YSA-conjugated mesoporous silica nanoparticles effectively target EphA2-overexpressing breast cancer cells

Neoadjuvant chemotherapy is commonly used to treat patients with locally advanced breast cancer and a common option for primary operable disease. However, systemic toxicity including cardiotoxicity and inefficient delivery are significant challenges form any chemotherapeutics. The development of targeted treatments that lower the risk of toxicity has, therefore, become an active area of research in the field of novel cancer therapeutics. Mesoporous silica nanoparticles (MSNs) have attracted significant attention as efficient drug delivery carriers, due to their high surface area and tailorable mesoporous structures. Eph receptors are the largest receptor tyrosine kinase family, which are divided into the A- and the B-type.

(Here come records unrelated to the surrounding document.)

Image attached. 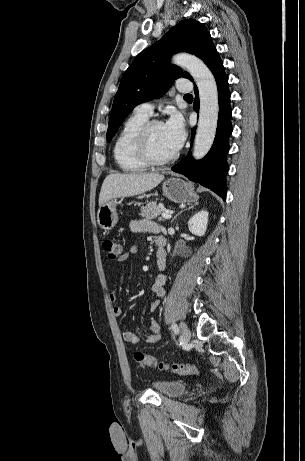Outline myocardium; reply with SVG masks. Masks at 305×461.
Masks as SVG:
<instances>
[{
    "mask_svg": "<svg viewBox=\"0 0 305 461\" xmlns=\"http://www.w3.org/2000/svg\"><path fill=\"white\" fill-rule=\"evenodd\" d=\"M163 125V122L157 119L147 120L138 130L134 138V152L136 156L147 166H162L169 164L177 159L178 152L175 151L172 155L157 159L152 156L149 149V138L152 129L155 126Z\"/></svg>",
    "mask_w": 305,
    "mask_h": 461,
    "instance_id": "f54148a6",
    "label": "myocardium"
}]
</instances>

Eph receptors play critical roles in embryonic development and human diseases including cancer. EphA2 is expressed in breast cancer cells and has roles in carcinogenesis, progression and prognosis of breast cancer. A homing peptide with the sequence YSAYPDSVPMMSK (YSA) that binds specifically to EphA2 was used to functionalize MSN. We focus on a novel EphA2-targeted delivery MSN system for breast cancer cells. We show that the EphA2 receptor is differentially expressed in breast cancer cells and highly expressed in the HER2-negative breast cancer cell line MCF7. Our results suggest that EphA2-targeted MSN for doxorubicin delivery (MSN-YSA-DOX) are more effective than MSN-DOX in treating breast cancer cell lines in vitro. Our preliminary observations suggest that the EphA2-targeted MSN delivery system may provide a strategy for enhancing delivery of therapeutic agents to breast cancer cells expressing EphA2, and potentially reduce toxicity while enhancing therapeutic efficacy.